Inclusivity in physics gains momentum with Gamma Rays

Inclusivity in physics gains momentum with Gamma Rays

Isabel Braun ’26 using the goniometer. | COURTESY OF OLIVIA FAIRLAMB

Look out, Great North American Eclipse, there is another physics highlight this month: Gamma Rays. Formerly called Women in Physics, the club changed its name to better represent its mission of fostering an inclusive space for people of all underrepresented gender identities in physics. Named after the electromagnetic wave with the highest energy, the Gamma Rays are poised to become a dynamic presence in the science quad. 

“We don’t want to necessarily approach Gamma Rays as a ‘women in physics’ club, because that language there can be isolating. And for a space that we want to be inclusive, we really want to emphasize that it’s for everyone who feels not seen, not represented, or just a little intimidated by the cis-male dominated space of physics,” Olivia Fairlamb ’26, one of Gamma Rays’ founding members, said in an interview with the Collegian

“According to data published by the American Institute of Physics, approximately 25% of those earning bachelor’s degrees in physics between 2019 and 2023 identified as women, and 0.3% identified as non-binary,” Professor of Physics Paula Turner wrote in an email to the Collegian. The statistics for Kenyon are slightly higher: “[Over the same period], more than one-third…of our graduating physics majors have identified as women, and another four percent have identified as non-binary,” she wrote.

“The general trend over the past decade has been growth in [the] total number of students majoring in physics and relative percentage of women among those [students],” Turner said. 

The club got its start when Eve Currens ’25  noticed that the American Physics Society was offering a grant to support student groups aiming to improve gender representation in physics. After meetings between physics students across three different class years, the group came to form Gamma Rays. They reached out to Turner and Associate Professor of Physics Madeline Wade, and after getting faculty support, applied for the grant. 

Physics has long been perceived as a notoriously challenging subject. Its difficulty can deter people from considering physics classes, and discourage students already in those classes from choosing it as a major. The antidote to that, according to Fairlamb, is community: “The thing that really works about [the] Kenyon [Department of] Physics in general is that we do a lot of activities together, and we form a very strong community. […] We want to make sure that the community is fostered so that if someone chooses not to continue with physics, it’s because they find they don’t like it, and not because they think they can’t do it, or they don’t have the support.”

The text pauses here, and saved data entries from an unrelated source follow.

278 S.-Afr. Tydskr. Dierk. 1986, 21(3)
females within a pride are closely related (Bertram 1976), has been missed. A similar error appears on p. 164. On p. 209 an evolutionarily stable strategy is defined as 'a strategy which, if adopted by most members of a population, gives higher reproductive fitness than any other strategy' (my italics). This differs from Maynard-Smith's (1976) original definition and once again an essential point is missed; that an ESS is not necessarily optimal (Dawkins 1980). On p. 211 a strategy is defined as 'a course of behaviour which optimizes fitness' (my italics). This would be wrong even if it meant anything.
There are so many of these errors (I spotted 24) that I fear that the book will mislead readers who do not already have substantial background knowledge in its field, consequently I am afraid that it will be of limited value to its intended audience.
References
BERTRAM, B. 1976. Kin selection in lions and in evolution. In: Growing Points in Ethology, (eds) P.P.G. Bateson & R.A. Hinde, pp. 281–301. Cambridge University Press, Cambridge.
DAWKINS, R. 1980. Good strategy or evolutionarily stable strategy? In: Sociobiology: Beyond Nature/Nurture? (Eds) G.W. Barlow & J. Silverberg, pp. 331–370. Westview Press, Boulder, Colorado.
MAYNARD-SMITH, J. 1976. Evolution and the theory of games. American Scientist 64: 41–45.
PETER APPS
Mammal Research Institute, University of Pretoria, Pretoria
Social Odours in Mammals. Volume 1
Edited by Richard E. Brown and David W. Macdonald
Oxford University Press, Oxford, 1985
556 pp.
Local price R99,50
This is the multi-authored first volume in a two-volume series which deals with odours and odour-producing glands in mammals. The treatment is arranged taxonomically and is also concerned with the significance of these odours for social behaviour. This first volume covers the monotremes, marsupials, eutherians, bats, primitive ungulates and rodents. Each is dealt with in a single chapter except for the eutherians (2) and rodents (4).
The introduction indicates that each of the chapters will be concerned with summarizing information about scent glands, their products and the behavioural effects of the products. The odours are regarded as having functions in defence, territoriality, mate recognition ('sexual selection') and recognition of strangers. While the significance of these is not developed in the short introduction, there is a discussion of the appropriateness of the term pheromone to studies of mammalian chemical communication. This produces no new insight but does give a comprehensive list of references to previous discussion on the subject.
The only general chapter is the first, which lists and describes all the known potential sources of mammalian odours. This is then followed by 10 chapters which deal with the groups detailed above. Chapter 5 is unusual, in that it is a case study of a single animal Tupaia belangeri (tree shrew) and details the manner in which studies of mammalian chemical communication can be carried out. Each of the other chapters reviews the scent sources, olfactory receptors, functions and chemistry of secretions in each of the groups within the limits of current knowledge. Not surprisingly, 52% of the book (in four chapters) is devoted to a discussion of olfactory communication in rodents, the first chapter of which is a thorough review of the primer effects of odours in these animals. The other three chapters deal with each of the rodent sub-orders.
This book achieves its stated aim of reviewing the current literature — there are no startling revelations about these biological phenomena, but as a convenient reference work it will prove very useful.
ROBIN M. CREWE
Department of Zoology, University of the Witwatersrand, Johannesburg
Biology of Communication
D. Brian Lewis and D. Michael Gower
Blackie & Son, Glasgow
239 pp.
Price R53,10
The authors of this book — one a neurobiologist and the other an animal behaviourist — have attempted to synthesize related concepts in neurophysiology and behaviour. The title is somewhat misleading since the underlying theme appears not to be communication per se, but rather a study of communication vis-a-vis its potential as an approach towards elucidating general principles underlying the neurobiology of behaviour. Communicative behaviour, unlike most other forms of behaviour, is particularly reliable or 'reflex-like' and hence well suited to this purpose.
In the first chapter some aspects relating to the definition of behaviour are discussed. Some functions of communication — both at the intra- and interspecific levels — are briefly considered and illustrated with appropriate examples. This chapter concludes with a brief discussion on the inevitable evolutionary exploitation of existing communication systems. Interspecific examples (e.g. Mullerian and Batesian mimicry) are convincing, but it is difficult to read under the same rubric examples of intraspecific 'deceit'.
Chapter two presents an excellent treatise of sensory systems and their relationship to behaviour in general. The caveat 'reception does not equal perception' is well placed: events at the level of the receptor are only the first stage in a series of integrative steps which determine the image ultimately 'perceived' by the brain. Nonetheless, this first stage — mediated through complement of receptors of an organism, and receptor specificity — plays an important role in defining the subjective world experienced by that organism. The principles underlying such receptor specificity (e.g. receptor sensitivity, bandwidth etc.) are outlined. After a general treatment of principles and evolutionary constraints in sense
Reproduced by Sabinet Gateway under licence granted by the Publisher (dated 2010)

The club hosted its first meeting on March 26 in Hayes. After a presentation to introduce the club, the attendees got to know each other through icebreaker games and questions. One of the questions was “If you could add anything to Hayes, what would it be?” The answers varied from a cafe to a waterslide. The attendees then discussed their expectations for the club: “We talked about how we want it to be a space where people can come and meet each other and have fun, but also […] have the support they need,” Fairlamb said. After the discussion, music, physics-related coloring books and more lively conversations ensued. 

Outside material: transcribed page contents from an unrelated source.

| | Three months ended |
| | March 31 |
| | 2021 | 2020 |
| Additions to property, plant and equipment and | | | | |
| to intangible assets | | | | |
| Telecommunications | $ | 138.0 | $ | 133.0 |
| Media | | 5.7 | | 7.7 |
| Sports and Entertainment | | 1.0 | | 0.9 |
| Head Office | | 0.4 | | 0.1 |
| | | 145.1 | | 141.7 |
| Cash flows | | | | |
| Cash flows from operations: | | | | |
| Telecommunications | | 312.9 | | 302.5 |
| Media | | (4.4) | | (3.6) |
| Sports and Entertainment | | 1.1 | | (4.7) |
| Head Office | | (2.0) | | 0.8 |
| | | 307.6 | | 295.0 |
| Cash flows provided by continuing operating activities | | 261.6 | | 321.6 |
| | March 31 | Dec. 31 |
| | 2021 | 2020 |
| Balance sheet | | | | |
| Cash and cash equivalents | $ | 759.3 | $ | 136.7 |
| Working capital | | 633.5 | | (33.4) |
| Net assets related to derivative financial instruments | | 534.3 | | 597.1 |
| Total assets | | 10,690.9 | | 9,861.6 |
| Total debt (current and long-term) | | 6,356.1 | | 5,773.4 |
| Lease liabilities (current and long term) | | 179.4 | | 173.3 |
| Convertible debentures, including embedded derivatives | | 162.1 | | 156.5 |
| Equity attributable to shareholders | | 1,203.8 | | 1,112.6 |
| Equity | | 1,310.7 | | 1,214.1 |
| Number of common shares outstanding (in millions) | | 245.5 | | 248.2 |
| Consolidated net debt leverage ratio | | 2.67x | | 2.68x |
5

The club has several activities in mind for the future. One is a weekly Gamma Rays study session where students can work on physics problems together, or simply have snacks while forming connections. Fun events unrelated to physics — such as karaoke nights — are also in the works.

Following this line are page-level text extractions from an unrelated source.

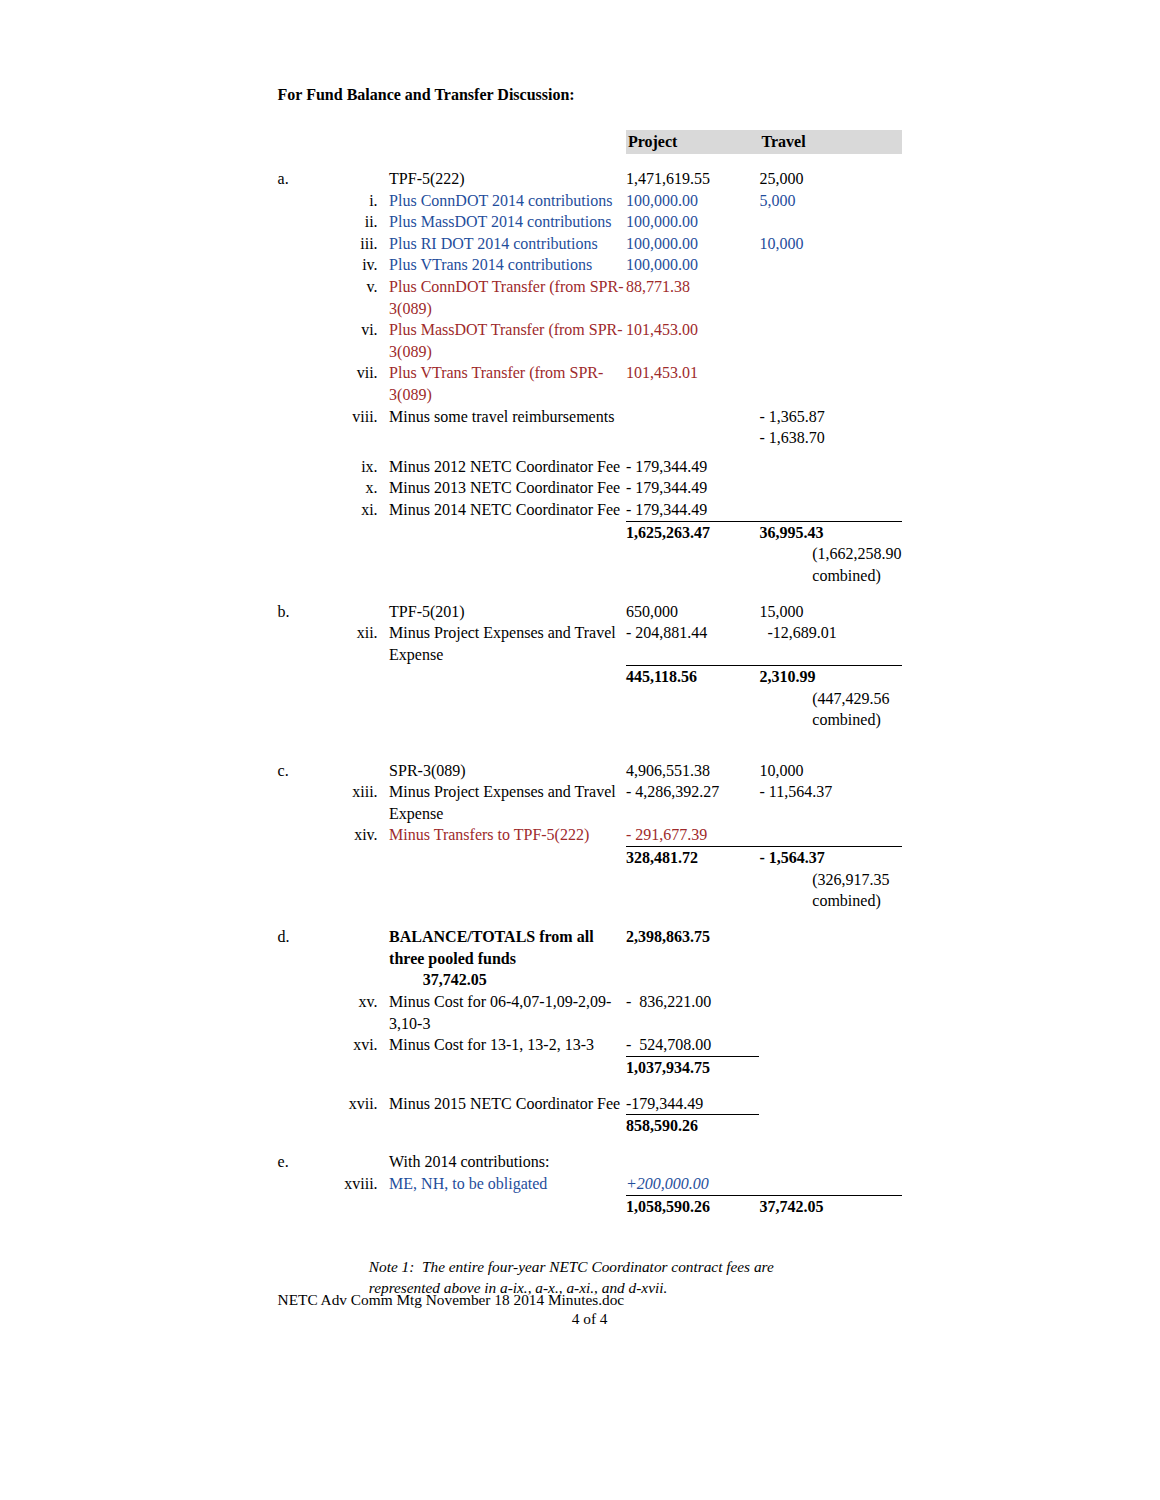For Fund Balance and Transfer Discussion:
| | | | Project | Travel |
| a. | | TPF-5(222) | 1,471,619.55 | 25,000 |
| | i. | Plus ConnDOT 2014 contributions | 100,000.00 | 5,000 |
| | ii. | Plus MassDOT 2014 contributions | 100,000.00 | |
| | iii. | Plus RI DOT 2014 contributions | 100,000.00 | 10,000 |
| | iv. | Plus VTrans 2014 contributions | 100,000.00 | |
| | v. | Plus ConnDOT Transfer (from SPR-3(089) | 88,771.38 | |
| | vi. | Plus MassDOT Transfer (from SPR-3(089) | 101,453.00 | |
| | vii. | Plus VTrans Transfer (from SPR-3(089) | 101,453.01 | |
| | viii. | Minus some travel reimbursements | | - 1,365.87 |
| | | | | - 1,638.70 |
| | ix. | Minus 2012 NETC Coordinator Fee | - 179,344.49 | |
| | x. | Minus 2013 NETC Coordinator Fee | - 179,344.49 | |
| | xi. | Minus 2014 NETC Coordinator Fee | - 179,344.49 | |
| | | | 1,625,263.47 | 36,995.43 |
| | | | | (1,662,258.90 combined) |
| b. | | TPF-5(201) | 650,000 | 15,000 |
| | xii. | Minus Project Expenses and Travel Expense | - 204,881.44 | -12,689.01 |
| | | | 445,118.56 | 2,310.99 |
| | | | | (447,429.56 combined) |
| c. | | SPR-3(089) | 4,906,551.38 | 10,000 |
| | xiii. | Minus Project Expenses and Travel Expense | - 4,286,392.27 | - 11,564.37 |
| | xiv. | Minus Transfers to TPF-5(222) | - 291,677.39 | |
| | | | 328,481.72 | - 1,564.37 |
| | | | | (326,917.35 combined) |
| d. | | BALANCE/TOTALS from all three pooled funds | 2,398,863.75 | |
| | | 37,742.05 | | |
| | xv. | Minus Cost for 06-4,07-1,09-2,09-3,10-3 | - 836,221.00 | |
| | xvi. | Minus Cost for 13-1, 13-2, 13-3 | - 524,708.00 | |
| | | | 1,037,934.75 | |
| | xvii. | Minus 2015 NETC Coordinator Fee | -179,344.49 | |
| | | | 858,590.26 | |
| e. | | With 2014 contributions: | | |
| | xviii. | ME, NH, to be obligated | +200,000.00 | |
| | | | 1,058,590.26 | 37,742.05 |
Note 1: The entire four-year NETC Coordinator contract fees are represented above in a-ix., a-x., a-xi., and d-xvii.
NETC Adv Comm Mtg November 18 2014 Minutes.doc
4 of 4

One tradition of the Department of Physics is the weekly colloquium where speakers from different colleges deliver a presentation on their specialized topics. Gamma Rays is hoping to create opportunities for its members to talk to the speakers in more personal settings such as over tea or meals. The topics of conversation can range from physics knowledge to the speaker’s personal experience in the field such as gender-based challenges. 

While Kenyon students will soon see those plans carried out in the future, when asked what a totally unrealistic goal Gamma Rays want to achieve would be, Fairlamb responded: “I guess probably [to] get a famous physicist to talk to us. It would be crazy if we could get like Jocelyn Bell Burnell.” Burnell was the astrophysicist who discovered the first radio pulsars, a discovery that earned the Nobel Prize in Physics in 1974; however, the prize was awarded to Burnell’s male advisor and not her. On the more realistic side of the agenda, another goal is to organize a group trip to a conference or museum of the group’s choosing

Students interested in physics are encouraged to come to Gamma Rays next meeting for phood, phun and phriends.